The mechanism of animal mtDNA replication was characterized largely through the work of David Clayton and colleagues from the 1970s onward, who mapped the control-region origins and described replication beginning at the displacement loop, summarized in his 1982 review. The complete human sequence in 1981 placed these regulatory elements on the map.
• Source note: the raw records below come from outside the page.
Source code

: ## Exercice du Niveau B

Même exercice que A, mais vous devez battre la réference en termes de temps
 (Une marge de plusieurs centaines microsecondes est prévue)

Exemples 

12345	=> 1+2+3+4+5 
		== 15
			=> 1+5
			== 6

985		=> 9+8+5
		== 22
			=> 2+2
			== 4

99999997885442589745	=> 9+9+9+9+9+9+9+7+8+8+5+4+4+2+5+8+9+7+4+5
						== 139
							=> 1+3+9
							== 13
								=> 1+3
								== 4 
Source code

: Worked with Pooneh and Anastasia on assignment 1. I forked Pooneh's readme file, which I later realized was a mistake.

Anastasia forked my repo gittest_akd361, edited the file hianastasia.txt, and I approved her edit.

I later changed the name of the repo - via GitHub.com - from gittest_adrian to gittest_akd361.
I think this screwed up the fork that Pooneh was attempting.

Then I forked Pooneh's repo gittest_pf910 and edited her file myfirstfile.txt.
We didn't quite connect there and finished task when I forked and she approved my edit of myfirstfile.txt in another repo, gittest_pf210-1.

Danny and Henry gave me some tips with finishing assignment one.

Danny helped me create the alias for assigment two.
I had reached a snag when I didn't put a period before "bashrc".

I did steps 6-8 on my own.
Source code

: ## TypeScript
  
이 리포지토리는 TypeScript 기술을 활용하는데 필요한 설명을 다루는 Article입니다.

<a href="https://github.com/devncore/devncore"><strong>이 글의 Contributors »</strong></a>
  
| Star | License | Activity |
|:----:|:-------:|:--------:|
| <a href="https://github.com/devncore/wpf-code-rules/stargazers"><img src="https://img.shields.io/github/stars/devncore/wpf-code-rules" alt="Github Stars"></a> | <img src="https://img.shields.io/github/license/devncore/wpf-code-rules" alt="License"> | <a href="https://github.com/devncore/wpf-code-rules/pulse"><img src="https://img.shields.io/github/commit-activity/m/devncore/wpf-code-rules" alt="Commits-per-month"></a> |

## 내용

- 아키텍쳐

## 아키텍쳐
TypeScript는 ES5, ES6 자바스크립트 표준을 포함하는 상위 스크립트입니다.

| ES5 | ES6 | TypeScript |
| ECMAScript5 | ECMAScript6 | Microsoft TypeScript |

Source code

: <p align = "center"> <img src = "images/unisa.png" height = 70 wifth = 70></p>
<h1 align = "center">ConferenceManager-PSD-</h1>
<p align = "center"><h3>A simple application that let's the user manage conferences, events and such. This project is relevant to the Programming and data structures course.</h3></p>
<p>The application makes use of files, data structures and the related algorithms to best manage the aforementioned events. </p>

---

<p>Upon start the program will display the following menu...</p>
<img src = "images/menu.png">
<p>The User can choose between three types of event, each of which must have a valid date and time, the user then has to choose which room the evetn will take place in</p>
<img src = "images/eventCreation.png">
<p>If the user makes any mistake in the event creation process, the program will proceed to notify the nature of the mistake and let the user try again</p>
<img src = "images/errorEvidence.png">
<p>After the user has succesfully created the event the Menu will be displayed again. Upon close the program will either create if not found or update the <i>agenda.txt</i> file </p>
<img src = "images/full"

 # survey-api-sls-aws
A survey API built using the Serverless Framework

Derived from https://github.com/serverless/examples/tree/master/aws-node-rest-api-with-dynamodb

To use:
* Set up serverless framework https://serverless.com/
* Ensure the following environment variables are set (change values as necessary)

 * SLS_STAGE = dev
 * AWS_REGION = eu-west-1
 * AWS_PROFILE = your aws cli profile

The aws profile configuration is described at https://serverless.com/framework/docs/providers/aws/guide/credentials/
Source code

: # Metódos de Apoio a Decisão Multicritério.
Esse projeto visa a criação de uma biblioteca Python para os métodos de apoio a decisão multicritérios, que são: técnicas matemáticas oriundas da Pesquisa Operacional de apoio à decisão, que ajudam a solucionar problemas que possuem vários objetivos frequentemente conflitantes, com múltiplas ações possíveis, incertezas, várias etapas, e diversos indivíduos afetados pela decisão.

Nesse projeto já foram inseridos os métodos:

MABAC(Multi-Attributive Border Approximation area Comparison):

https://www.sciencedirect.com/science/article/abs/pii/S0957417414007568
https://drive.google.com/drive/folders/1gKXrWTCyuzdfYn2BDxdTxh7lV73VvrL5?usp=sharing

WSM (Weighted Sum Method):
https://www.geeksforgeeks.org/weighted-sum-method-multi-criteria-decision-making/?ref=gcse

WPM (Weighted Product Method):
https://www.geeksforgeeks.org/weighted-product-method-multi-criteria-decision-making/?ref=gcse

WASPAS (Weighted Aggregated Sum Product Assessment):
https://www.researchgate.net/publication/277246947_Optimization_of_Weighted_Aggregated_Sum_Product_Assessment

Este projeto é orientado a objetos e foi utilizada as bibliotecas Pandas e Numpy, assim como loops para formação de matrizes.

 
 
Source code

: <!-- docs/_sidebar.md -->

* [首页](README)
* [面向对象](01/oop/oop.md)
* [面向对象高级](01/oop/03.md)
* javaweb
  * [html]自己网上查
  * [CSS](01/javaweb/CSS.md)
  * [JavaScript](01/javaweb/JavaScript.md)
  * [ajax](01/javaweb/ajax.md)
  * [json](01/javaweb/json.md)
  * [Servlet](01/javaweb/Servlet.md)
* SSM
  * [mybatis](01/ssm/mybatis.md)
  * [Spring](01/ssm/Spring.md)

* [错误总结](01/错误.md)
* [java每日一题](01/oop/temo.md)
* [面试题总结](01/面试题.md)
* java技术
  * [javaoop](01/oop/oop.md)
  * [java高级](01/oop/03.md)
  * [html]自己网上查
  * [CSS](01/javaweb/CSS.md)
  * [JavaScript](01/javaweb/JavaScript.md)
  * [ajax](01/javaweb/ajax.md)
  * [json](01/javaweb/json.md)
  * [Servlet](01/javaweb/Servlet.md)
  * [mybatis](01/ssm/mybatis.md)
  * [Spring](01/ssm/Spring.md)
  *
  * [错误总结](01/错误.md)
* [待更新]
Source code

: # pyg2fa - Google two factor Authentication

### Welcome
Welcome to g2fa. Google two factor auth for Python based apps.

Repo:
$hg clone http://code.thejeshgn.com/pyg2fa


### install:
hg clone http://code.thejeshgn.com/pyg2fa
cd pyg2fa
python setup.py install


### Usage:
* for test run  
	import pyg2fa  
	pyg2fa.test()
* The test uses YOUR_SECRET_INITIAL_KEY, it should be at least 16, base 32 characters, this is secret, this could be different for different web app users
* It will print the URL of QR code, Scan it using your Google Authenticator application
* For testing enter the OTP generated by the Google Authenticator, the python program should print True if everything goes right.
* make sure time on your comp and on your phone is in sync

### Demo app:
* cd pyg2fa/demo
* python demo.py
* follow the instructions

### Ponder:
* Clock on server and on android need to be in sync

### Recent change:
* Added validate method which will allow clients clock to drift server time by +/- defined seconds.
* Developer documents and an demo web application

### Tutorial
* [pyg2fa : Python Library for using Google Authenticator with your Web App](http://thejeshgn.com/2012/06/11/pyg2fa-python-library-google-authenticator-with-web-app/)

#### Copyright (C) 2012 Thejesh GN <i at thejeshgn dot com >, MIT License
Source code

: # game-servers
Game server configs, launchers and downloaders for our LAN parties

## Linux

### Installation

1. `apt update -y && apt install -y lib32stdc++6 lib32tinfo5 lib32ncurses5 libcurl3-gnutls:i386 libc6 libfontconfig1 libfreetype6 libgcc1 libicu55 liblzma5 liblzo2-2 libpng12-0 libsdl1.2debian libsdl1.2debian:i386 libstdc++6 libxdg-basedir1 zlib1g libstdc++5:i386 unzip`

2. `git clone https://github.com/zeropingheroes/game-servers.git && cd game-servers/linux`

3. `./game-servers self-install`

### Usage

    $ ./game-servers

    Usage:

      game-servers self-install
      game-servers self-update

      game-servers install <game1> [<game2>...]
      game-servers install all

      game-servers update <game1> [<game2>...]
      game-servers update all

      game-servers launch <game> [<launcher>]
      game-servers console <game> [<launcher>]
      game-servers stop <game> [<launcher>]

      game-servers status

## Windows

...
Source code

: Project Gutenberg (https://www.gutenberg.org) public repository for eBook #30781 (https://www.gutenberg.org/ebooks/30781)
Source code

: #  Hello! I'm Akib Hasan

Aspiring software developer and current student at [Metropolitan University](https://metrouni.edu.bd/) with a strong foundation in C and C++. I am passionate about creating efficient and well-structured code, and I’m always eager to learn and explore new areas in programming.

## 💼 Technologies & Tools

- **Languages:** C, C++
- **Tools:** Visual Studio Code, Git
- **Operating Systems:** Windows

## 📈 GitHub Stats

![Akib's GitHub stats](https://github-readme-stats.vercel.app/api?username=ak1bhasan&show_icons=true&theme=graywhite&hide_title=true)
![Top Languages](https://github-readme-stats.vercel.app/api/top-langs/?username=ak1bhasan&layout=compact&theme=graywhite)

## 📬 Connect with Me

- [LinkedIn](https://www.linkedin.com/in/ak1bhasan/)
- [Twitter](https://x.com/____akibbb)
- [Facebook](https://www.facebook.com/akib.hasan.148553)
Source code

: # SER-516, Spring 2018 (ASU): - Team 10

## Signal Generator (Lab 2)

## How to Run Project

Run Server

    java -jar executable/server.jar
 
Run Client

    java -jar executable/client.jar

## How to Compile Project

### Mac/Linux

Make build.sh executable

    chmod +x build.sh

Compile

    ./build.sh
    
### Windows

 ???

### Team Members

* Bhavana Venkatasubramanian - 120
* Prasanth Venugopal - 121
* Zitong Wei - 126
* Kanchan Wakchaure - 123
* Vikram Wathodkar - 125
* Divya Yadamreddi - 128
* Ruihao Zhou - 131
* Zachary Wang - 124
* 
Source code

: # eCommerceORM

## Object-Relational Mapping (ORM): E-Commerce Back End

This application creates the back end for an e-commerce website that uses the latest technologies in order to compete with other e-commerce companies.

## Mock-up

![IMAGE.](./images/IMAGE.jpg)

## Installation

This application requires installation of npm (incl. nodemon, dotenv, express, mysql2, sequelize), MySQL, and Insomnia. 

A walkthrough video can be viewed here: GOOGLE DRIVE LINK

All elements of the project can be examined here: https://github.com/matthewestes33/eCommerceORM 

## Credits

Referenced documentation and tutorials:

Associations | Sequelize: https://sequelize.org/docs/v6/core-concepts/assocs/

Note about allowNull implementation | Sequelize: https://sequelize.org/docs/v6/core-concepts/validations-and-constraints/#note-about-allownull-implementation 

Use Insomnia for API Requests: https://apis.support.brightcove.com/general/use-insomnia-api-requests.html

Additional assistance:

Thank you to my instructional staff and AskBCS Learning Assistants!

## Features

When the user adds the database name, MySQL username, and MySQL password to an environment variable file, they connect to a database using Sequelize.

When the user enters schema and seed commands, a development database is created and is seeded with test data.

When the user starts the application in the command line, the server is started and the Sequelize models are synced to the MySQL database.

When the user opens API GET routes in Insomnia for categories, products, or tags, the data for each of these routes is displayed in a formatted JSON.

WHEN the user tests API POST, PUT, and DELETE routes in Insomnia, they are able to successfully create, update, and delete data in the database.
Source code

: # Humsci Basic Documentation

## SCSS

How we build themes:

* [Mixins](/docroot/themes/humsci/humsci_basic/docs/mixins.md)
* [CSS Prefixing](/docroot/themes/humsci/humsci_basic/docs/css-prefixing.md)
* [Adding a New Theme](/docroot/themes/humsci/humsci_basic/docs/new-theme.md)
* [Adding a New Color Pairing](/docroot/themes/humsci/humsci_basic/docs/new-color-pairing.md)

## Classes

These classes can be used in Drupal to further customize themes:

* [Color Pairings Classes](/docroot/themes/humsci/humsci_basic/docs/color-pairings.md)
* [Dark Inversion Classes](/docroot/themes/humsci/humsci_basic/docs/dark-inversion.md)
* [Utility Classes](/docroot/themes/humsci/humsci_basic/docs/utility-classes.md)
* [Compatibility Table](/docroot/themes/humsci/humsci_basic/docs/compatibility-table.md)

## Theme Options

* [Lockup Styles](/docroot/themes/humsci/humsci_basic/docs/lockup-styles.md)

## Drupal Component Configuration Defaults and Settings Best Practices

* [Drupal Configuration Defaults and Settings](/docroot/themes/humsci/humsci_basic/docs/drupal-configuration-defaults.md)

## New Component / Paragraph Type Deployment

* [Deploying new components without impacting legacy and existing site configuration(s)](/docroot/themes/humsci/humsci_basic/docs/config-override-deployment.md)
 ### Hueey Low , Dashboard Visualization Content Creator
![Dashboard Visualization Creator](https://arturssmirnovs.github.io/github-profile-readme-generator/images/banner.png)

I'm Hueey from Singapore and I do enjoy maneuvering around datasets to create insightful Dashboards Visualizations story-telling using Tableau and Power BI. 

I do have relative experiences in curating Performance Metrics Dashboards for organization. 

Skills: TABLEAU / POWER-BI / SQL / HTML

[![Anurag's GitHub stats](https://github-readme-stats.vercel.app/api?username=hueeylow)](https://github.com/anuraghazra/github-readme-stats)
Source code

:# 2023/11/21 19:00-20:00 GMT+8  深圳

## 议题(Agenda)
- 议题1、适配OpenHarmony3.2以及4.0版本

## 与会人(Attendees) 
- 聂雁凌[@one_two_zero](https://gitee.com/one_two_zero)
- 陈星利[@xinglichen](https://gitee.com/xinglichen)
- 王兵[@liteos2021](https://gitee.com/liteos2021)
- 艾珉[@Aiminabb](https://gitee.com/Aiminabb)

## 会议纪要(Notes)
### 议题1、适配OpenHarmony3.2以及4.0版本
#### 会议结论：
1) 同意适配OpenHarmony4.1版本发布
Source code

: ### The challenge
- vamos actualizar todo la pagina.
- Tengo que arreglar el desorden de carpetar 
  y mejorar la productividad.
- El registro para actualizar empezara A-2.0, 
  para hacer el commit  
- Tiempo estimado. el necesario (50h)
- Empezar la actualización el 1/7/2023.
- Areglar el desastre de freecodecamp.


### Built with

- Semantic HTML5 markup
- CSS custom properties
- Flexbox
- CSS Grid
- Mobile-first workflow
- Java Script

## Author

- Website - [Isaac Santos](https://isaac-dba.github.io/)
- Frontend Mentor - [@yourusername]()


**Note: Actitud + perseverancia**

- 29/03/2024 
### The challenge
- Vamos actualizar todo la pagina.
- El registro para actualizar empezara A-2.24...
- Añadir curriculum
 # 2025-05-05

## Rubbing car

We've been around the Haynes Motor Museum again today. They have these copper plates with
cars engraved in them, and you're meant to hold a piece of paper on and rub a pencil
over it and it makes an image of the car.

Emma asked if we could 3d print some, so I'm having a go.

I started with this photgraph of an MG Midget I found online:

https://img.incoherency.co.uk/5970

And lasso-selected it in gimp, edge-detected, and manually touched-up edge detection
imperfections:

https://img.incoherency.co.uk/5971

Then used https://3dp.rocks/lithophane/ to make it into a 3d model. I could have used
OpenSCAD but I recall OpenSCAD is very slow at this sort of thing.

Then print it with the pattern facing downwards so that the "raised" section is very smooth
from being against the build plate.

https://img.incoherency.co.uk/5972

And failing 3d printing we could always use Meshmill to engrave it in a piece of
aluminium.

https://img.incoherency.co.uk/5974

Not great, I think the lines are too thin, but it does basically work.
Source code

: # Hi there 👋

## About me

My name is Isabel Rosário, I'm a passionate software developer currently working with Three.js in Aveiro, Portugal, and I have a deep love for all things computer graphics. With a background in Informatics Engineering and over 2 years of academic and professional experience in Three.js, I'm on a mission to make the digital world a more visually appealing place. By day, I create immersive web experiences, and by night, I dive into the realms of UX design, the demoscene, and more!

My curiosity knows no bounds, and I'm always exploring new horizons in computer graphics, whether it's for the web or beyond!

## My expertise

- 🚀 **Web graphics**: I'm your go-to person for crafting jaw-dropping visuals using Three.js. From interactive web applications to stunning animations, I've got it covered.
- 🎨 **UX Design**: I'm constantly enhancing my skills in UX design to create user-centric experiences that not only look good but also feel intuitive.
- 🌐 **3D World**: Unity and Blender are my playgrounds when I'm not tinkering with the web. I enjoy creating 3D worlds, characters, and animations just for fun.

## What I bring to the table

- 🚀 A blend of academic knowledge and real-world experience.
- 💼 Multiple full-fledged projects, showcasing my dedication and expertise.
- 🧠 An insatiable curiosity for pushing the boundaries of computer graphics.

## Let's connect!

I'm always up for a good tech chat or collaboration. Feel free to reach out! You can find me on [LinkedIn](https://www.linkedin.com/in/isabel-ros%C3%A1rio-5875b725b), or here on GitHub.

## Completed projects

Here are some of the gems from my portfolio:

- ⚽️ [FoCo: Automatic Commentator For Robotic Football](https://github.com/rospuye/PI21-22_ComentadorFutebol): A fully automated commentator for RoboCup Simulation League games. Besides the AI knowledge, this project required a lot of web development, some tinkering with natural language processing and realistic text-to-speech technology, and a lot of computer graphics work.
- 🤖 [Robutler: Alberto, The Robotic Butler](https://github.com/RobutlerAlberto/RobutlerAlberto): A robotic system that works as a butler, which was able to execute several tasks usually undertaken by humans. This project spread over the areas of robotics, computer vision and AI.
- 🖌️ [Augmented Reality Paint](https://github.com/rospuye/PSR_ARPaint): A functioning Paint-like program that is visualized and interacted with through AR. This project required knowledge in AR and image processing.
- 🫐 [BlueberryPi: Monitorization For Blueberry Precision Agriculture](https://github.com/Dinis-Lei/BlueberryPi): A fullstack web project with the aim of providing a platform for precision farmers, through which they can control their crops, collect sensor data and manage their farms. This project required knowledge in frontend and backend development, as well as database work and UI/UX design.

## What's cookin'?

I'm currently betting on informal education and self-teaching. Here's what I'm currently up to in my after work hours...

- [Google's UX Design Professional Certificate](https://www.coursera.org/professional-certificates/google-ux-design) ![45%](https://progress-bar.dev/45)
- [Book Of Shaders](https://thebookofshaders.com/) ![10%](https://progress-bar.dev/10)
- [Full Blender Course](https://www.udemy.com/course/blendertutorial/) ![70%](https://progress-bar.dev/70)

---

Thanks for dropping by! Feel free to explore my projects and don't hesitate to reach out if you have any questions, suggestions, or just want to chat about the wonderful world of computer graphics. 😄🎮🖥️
Later molecular work identified the core maintenance proteins, polymerase gamma, the TWINKLE helicase, and mitochondrial single-strand binding protein, and refined how copy number and turnover are regulated, as synthesized in modern reviews.

Key figures

David A. Clayton
Nils-Göran Larsson
Maria Falkenberg
Claes M. Gustafsson

Seminal works

clayton-1982
anderson-1981

Frequently asked questions

Is mitochondrial DNA copied only when a cell divides?: No. Unlike nuclear DNA, mtDNA is replicated continuously and independently of the cell cycle, so it is copied and degraded even in non-dividing cells such as neurons and muscle fibers.
Which enzyme copies mitochondrial DNA?: The dedicated mitochondrial DNA polymerase gamma synthesizes new mtDNA strands, working with a helicase that unwinds the template and a single-strand binding protein, all encoded by nuclear genes and imported into the mitochondria.